Bruce Springsteen: The Ties That Bind: The River Collection (Kritik & Stream) - Rolling Stone






Bruce Springsteen The Ties That Bind: The River Collection


Columbia/Sony


von

„The River“ ist unter den Alben von Bruce Spring­steen immer dieser wankende Riese geblieben. Zu lang. Zu verstreut. Zu groß. 1979 hatte Springsteen die fertige Platte „The Ties That Bind“ mit zehn Songs nicht veröffentlicht, denn sie war ihm nicht groß genug. Er schrieb noch mehr Songs. Und noch mehr. Er wollte „joy“ und „fun“ seiner Konzerte ergänzen, womit Stücke wie „Cadillac Ranch“, „Ramrod“, „I’m A Rocker“ und „Crush On You“ gemeint sind: Der Rock’n’Roll sei immer eine enthusiastische Angelegenheit gewesen, sagte Springsteen später, der größte Spaß, den man in angezogenem Zustand haben kann – aber er erzählte immer auch von Einsamkeit, Angst und Melancholie.

Und das ist die Ambivalenz von „The River“. Dreieinhalb Jahrzehnte lang kursierten Bootlegs mit Aufnahmen, oft Skizzen und Proben, die eine Ahnung davon vermittelten, was hätte sein können. Einige Songs wurden später auf „Tracks“ veröffentlicht, manche als B-Seiten, einige bekam Gary U.S. Bonds, ein Lied schenkte Springsteen dem Freund Warren Zevon, „Hungry Heart“ hatte er für die Ra­mones vorgesehen, bevor Jon Landau ihm in den Arm fiel. Jetzt kann man „The Ties That Bind“ hören, wie es konzipiert war – mit „Cindy“, „Be True“ und „Loose Ends“ und einer atemnehmenden Fassung von „Stolen Car“ mit Danny Federicis Akkordeon. Auf „The River“ ist „Stolen Car“ ein gespenstischer kleiner Song – auf „The Ties That Bind“ ist er ein Epos.

Es ist ein kleineres und ein besseres Album als „The River“, und es ist eine Platte der frühen 60er-Jahre, als Springsteen die Songs von Del Shannon, Dion und den Searchers hörte, sie ist ganz Glockenspiel, Bravado und Sehnsucht. Die ursprüngliche Version von „You Can Look (But You Better Not Touch)“ ist reiner Rockabilly. Unter den Outtakes sind weitere Songs, die jedes Album geschmückt hätten.

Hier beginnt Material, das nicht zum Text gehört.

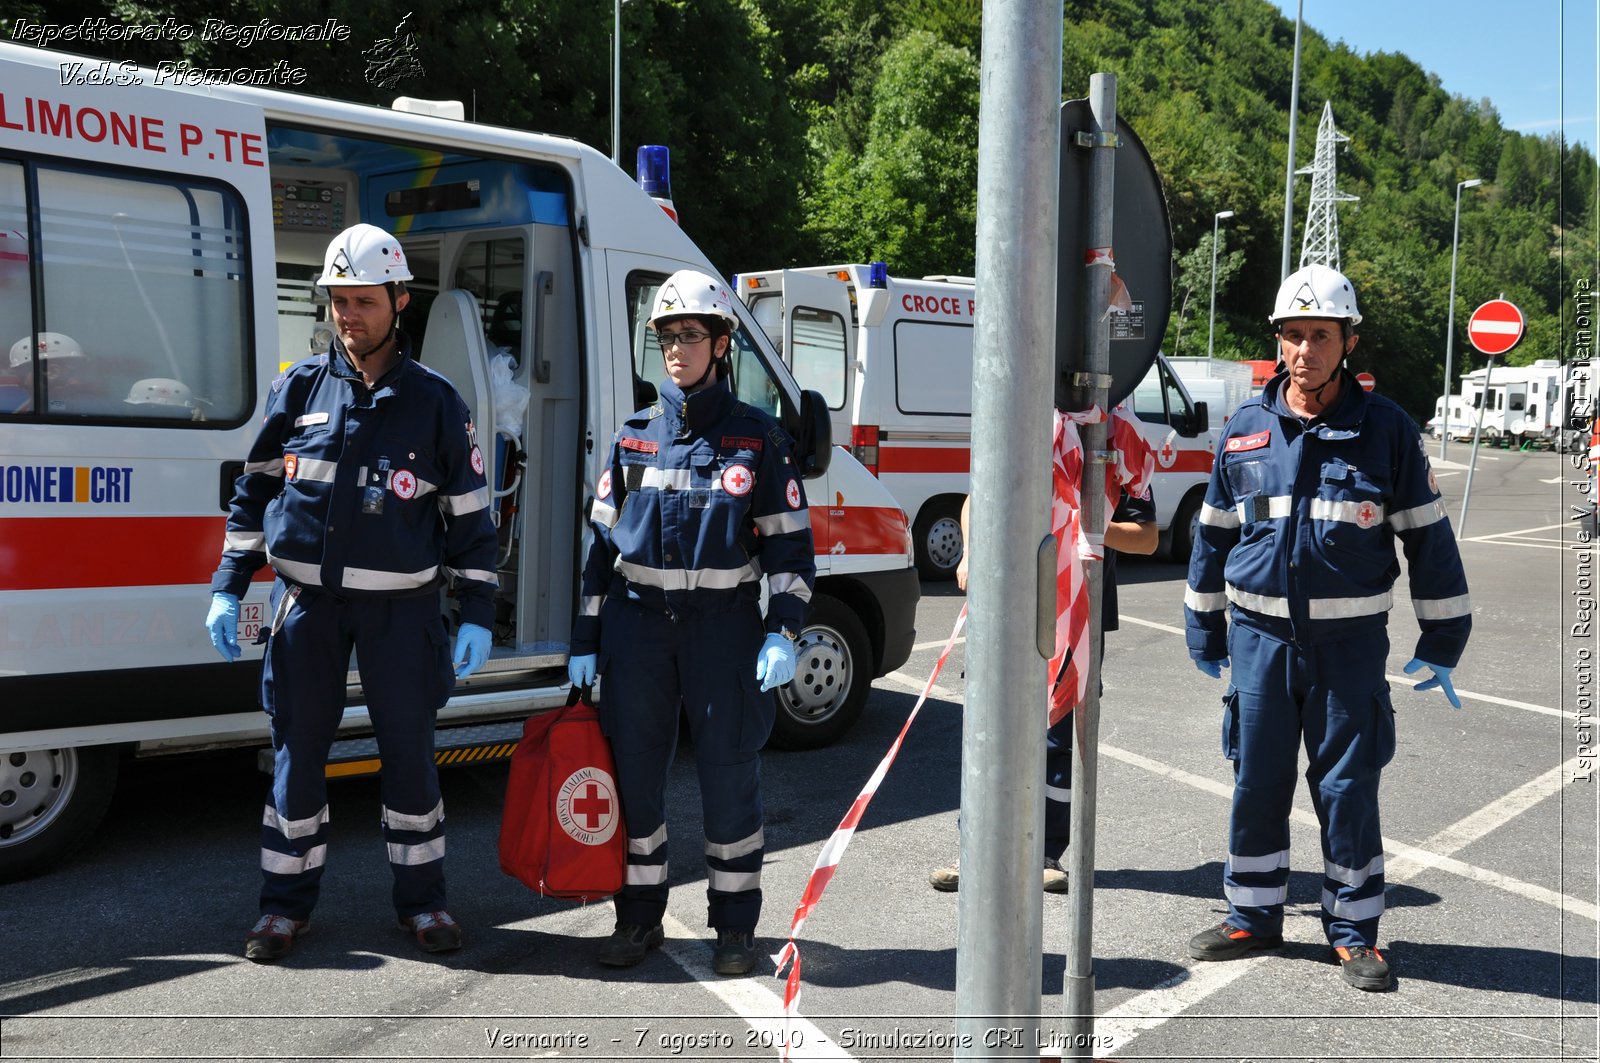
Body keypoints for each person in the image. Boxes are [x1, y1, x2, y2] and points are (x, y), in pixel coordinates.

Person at [205, 223, 498, 963]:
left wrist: (480, 613)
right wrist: (228, 583)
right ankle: (283, 909)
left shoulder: (435, 402)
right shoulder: (297, 387)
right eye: (338, 301)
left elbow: (471, 521)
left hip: (404, 615)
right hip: (308, 610)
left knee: (409, 758)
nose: (349, 315)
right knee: (297, 757)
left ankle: (424, 903)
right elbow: (255, 493)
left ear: (400, 301)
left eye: (364, 301)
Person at [1183, 263, 1471, 992]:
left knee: (1347, 788)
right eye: (1292, 335)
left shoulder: (1387, 432)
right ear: (1277, 341)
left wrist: (1442, 638)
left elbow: (1428, 539)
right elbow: (1212, 537)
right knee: (1256, 780)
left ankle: (1353, 932)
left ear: (1348, 341)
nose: (1304, 350)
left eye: (1320, 335)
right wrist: (1204, 628)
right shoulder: (1246, 431)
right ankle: (1251, 914)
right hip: (1257, 643)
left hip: (1347, 649)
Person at [566, 269, 815, 977]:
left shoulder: (757, 438)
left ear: (722, 341)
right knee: (636, 777)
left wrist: (784, 628)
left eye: (691, 334)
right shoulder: (634, 436)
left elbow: (791, 549)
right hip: (638, 630)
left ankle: (735, 928)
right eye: (667, 336)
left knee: (728, 778)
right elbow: (599, 548)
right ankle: (638, 917)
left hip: (723, 630)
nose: (677, 347)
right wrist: (585, 639)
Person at [929, 479, 1157, 893]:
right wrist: (971, 549)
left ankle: (1046, 853)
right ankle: (975, 850)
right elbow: (976, 497)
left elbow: (1147, 538)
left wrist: (1084, 526)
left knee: (1056, 741)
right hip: (1008, 605)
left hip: (1075, 616)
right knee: (991, 735)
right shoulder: (1031, 422)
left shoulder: (1111, 447)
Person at [4, 332, 109, 414]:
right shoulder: (91, 403)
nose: (23, 382)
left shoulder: (71, 406)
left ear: (52, 371)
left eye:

Thom Zimnys Dokumentation zeigt Bruce Springsteen als Historio­grafen und Exegeten seiner selbst, als einen Mann, der nicht vergessen kann, die behagliche Garage als pittoresker Hintergrund. Und dann sieht man das Konzert in Tempe/Arizona am 5. November 1980, einen Tag nachdem Ronald Reagan zum Präsidenten gewählt wurde. Springsteen explodiert, wie er immer explodiert, und die Musiker der E Street Band sind die ties that bind. Der zweite Song ist „Prove It All Night“: Darin liegen joy und fun und Einsamkeit und Melancholie und Verzweiflung und Überlebenswillen. Eine junge Frau springt auf die Bühne und taumelt wie hypnotisiert auf Springsteen zu, er gibt ihr einen Kuss, sie wird in die Kulissen geschoben, aber dann ist sie wieder da. „Persistent!“, ruft Springsteen amüsiert, mit dieser heiseren, giggelnden Stimme. Put on your best dress, baby. Meet me out in the street.